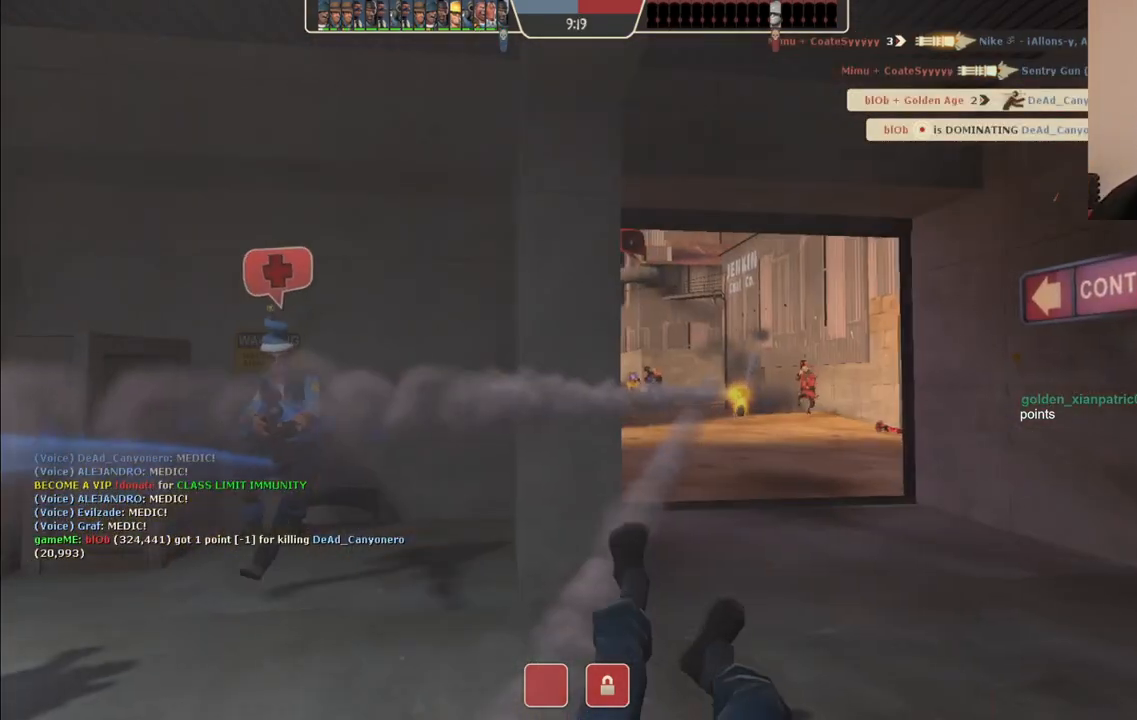
{"buttons": [], "left_stick": "center", "right_stick": "center", "events": []}
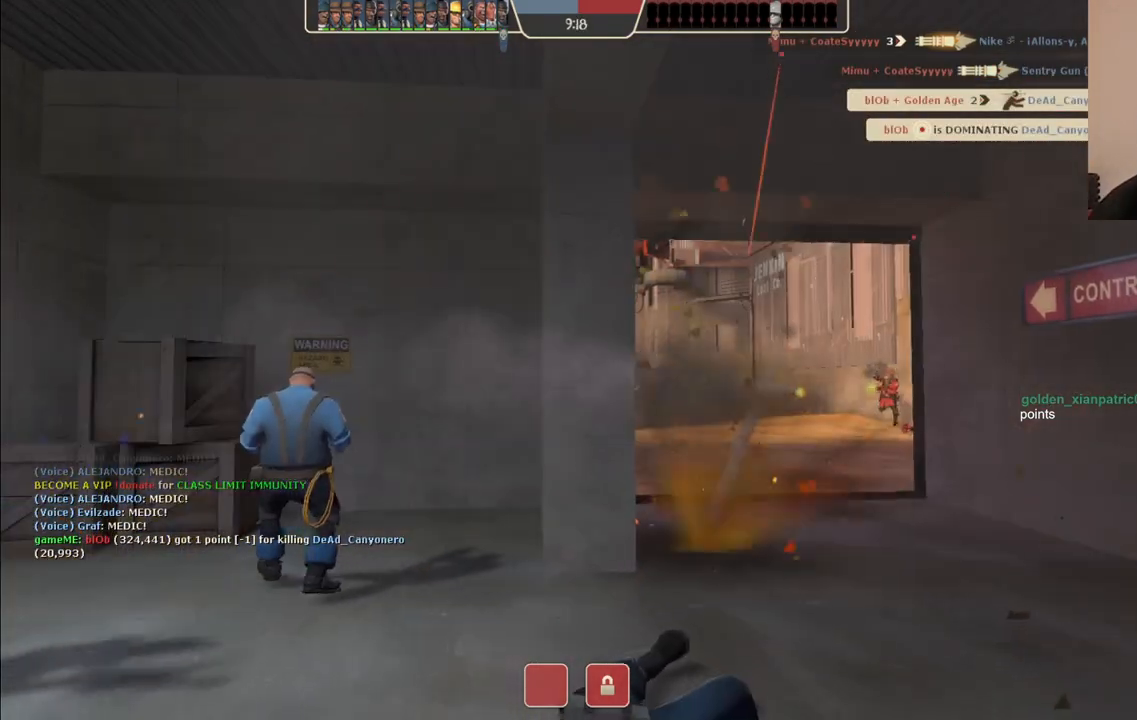
{"buttons": [], "left_stick": "center", "right_stick": "center", "events": []}
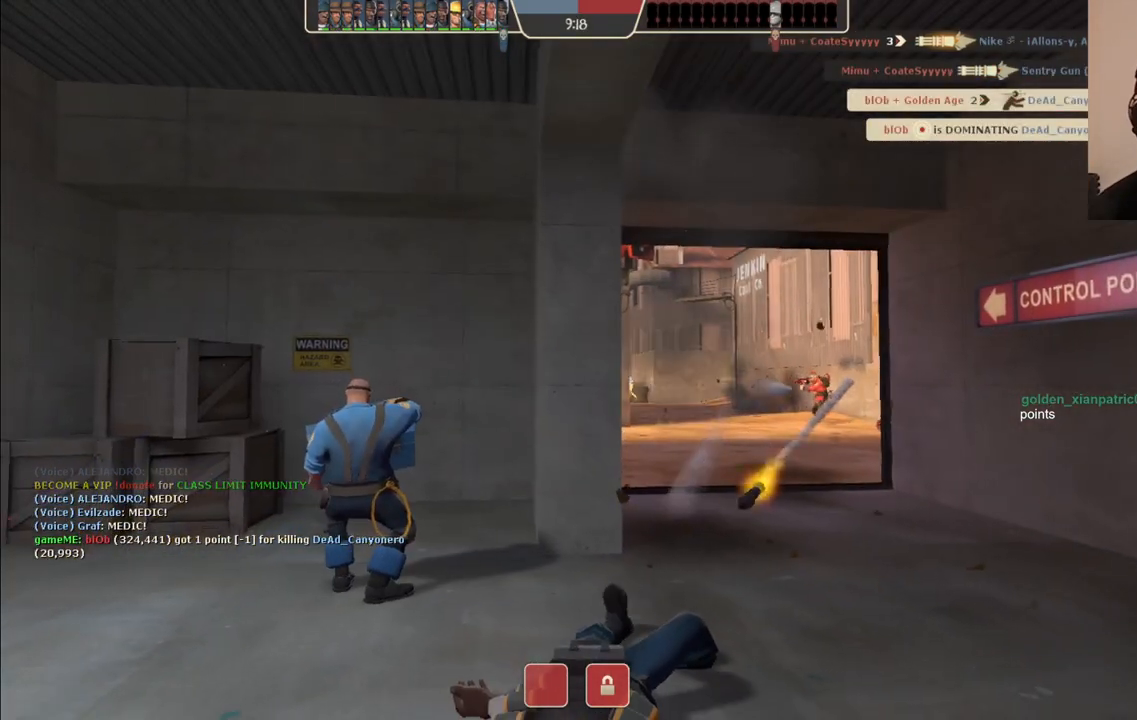
{"buttons": [], "left_stick": "center", "right_stick": "center", "events": []}
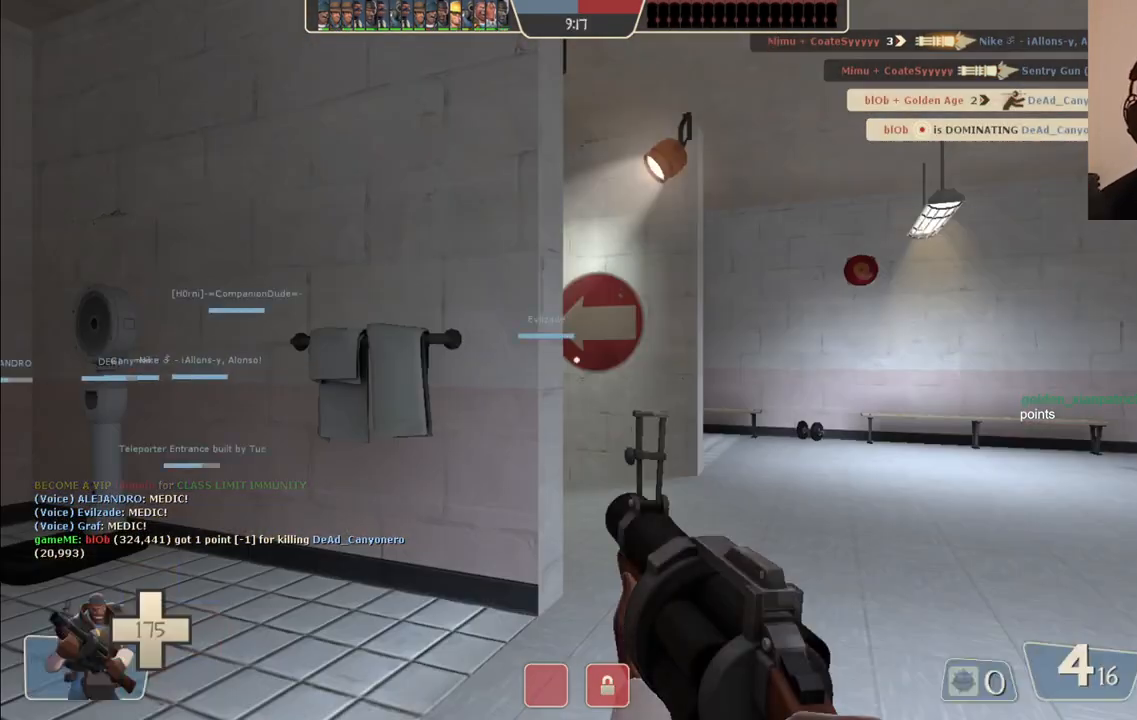
{"buttons": [], "left_stick": "up", "right_stick": "center", "events": [[67, "left_stick", "up"], [400, "SQUARE", "down"], [467, "SQUARE", "up"]]}
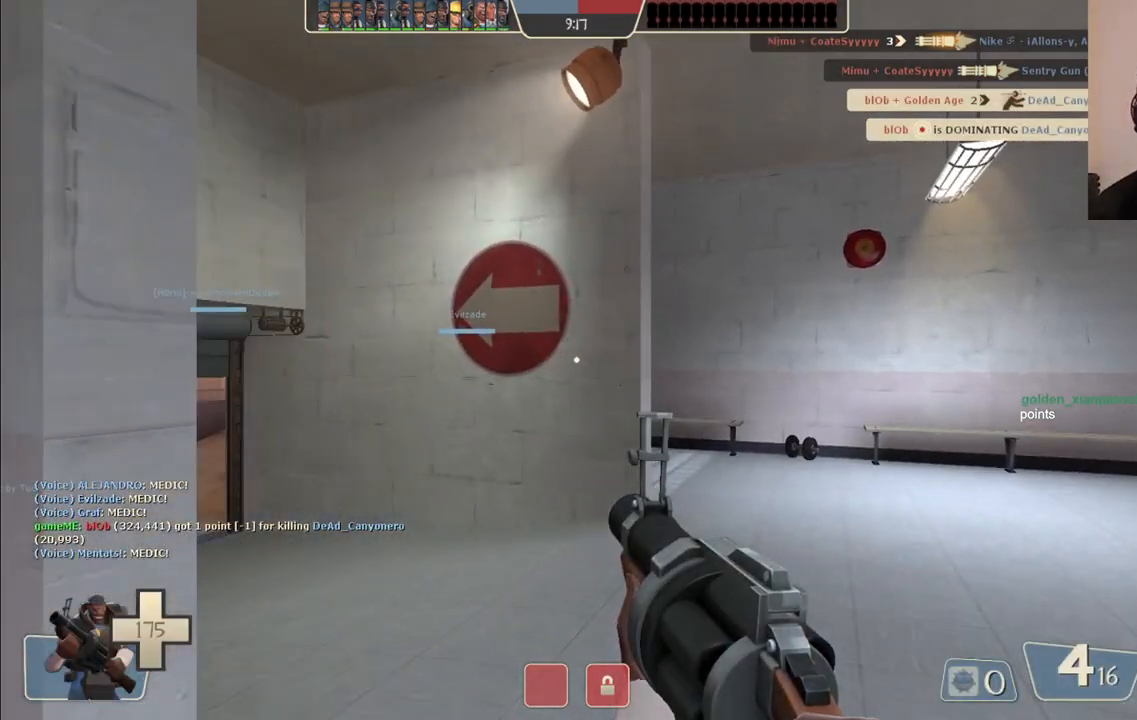
{"buttons": [], "left_stick": "up", "right_stick": "center", "events": [[217, "right_stick", "up-left"], [350, "right_stick", "center"], [433, "SQUARE", "down"], [483, "SQUARE", "up"]]}
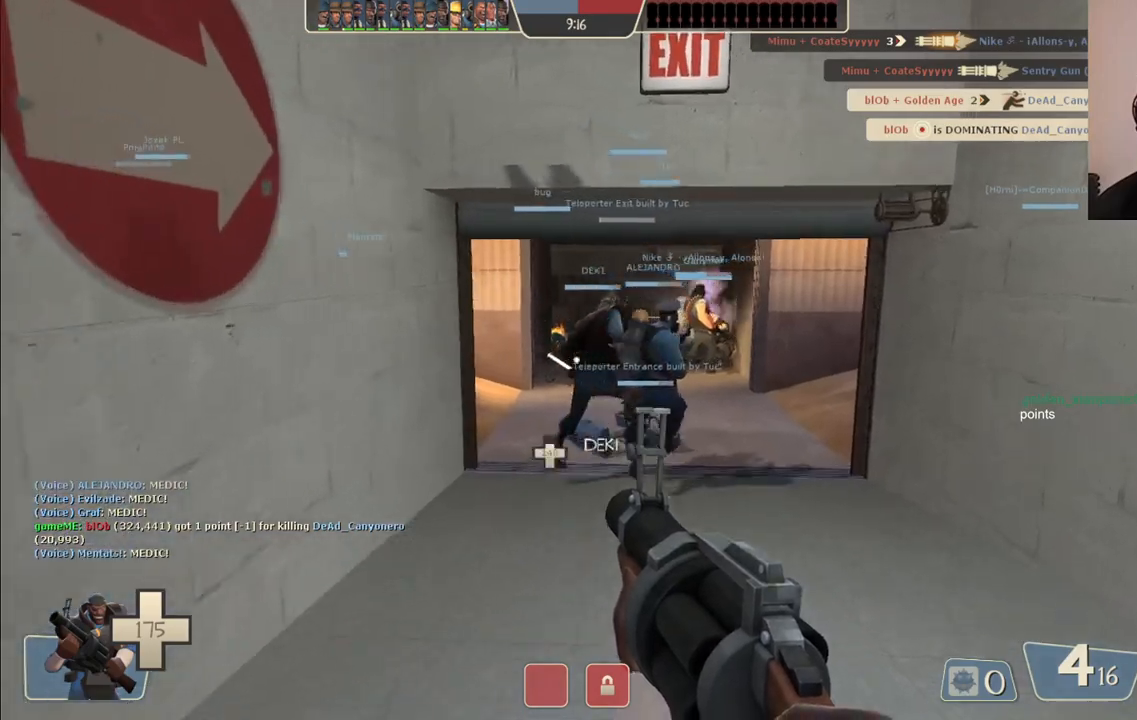
{"buttons": [], "left_stick": "up", "right_stick": "center", "events": [[67, "SQUARE", "down"], [133, "SQUARE", "up"]]}
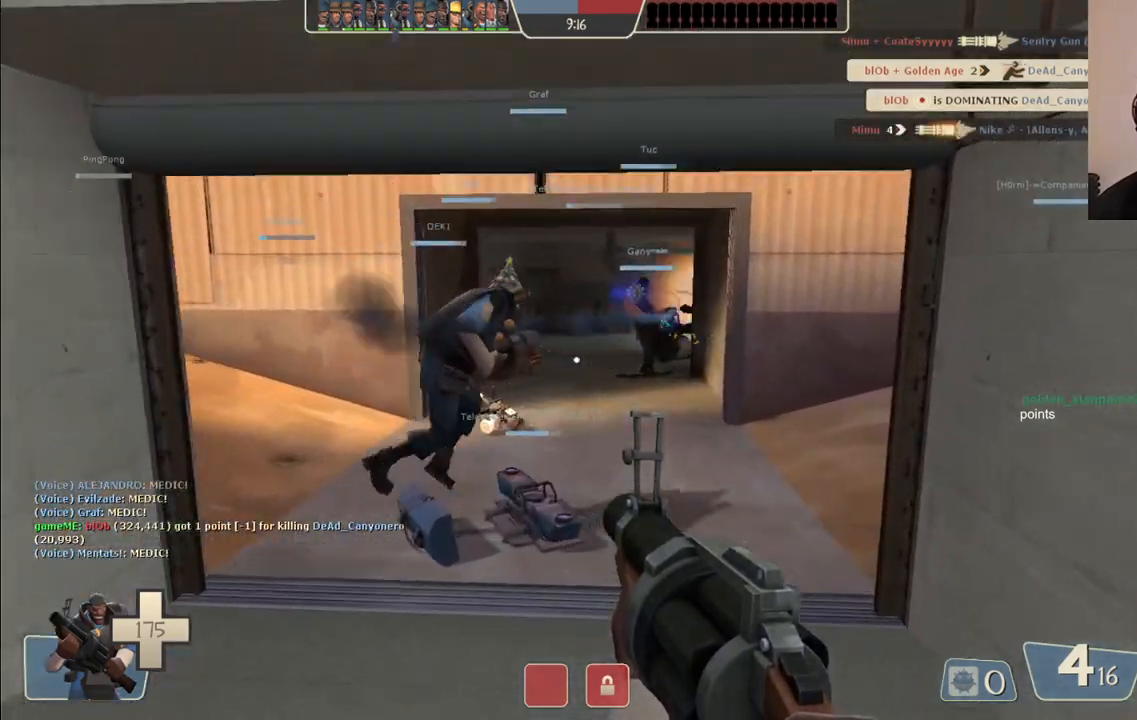
{"buttons": [], "left_stick": "up", "right_stick": "center", "events": [[283, "SQUARE", "down"], [350, "SQUARE", "up"]]}
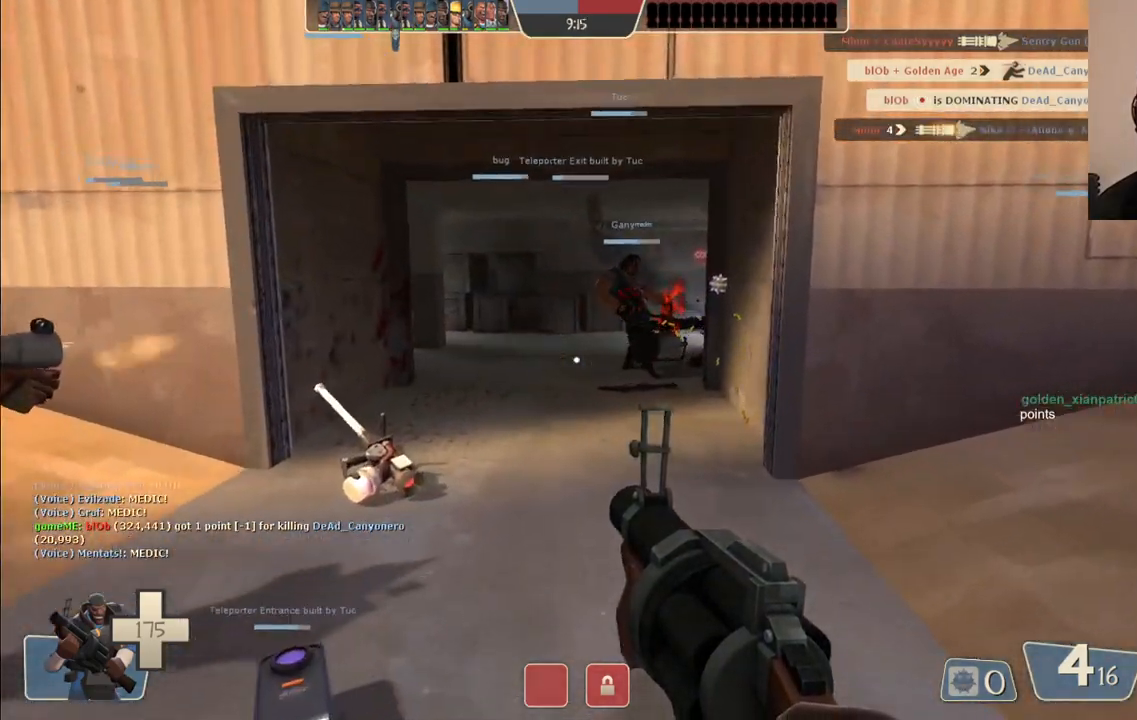
{"buttons": [], "left_stick": "up", "right_stick": "center", "events": []}
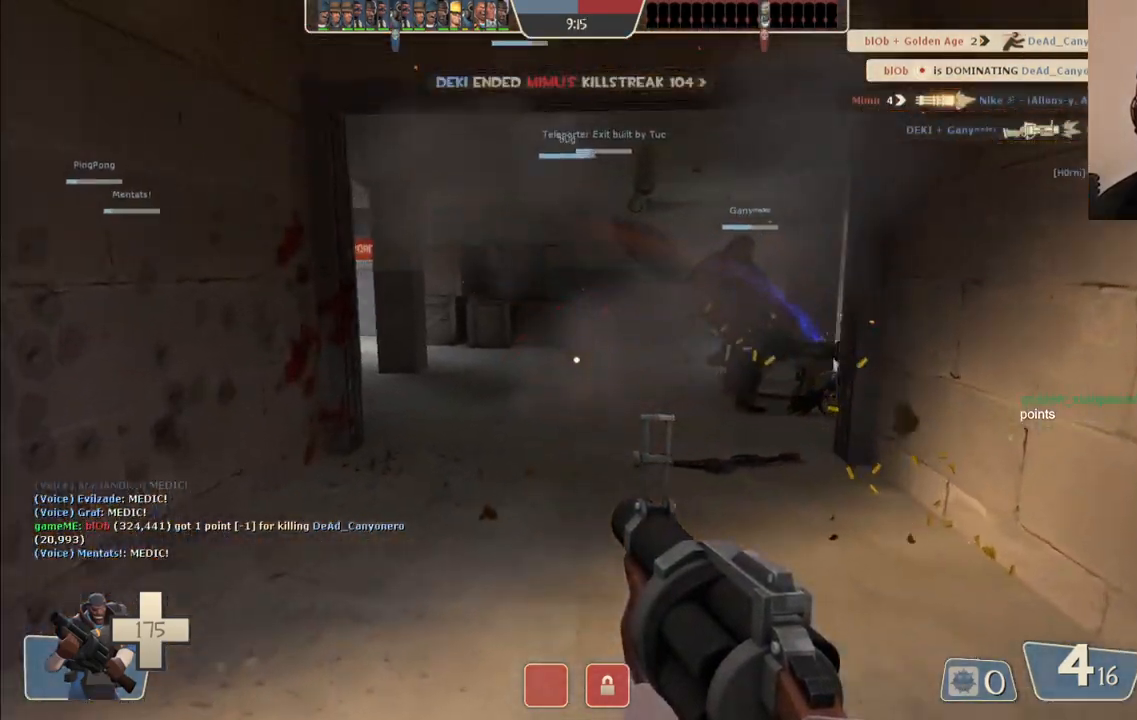
{"buttons": [], "left_stick": "up-left", "right_stick": "right", "events": [[400, "right_stick", "right"], [450, "left_stick", "up-left"]]}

● ● ● ●

The expected answer is the data retyped exactly, without pictures.

- _Response for this exercise_
{"buttons": [], "left_stick": "center", "right_stick": "center", "events": []}
{"buttons": [], "left_stick": "center", "right_stick": "center", "events": []}
{"buttons": [], "left_stick": "center", "right_stick": "center", "events": []}
{"buttons": [], "left_stick": "up", "right_stick": "center", "events": [[67, "left_stick", "up"], [400, "SQUARE", "down"], [467, "SQUARE", "up"]]}
{"buttons": [], "left_stick": "up", "right_stick": "center", "events": [[217, "right_stick", "up-left"], [350, "right_stick", "center"], [433, "SQUARE", "down"], [483, "SQUARE", "up"]]}
{"buttons": [], "left_stick": "up", "right_stick": "center", "events": [[67, "SQUARE", "down"], [133, "SQUARE", "up"]]}
{"buttons": [], "left_stick": "up", "right_stick": "center", "events": [[283, "SQUARE", "down"], [350, "SQUARE", "up"]]}
{"buttons": [], "left_stick": "up", "right_stick": "center", "events": []}
{"buttons": [], "left_stick": "up-left", "right_stick": "right", "events": [[400, "right_stick", "right"], [450, "left_stick", "up-left"]]}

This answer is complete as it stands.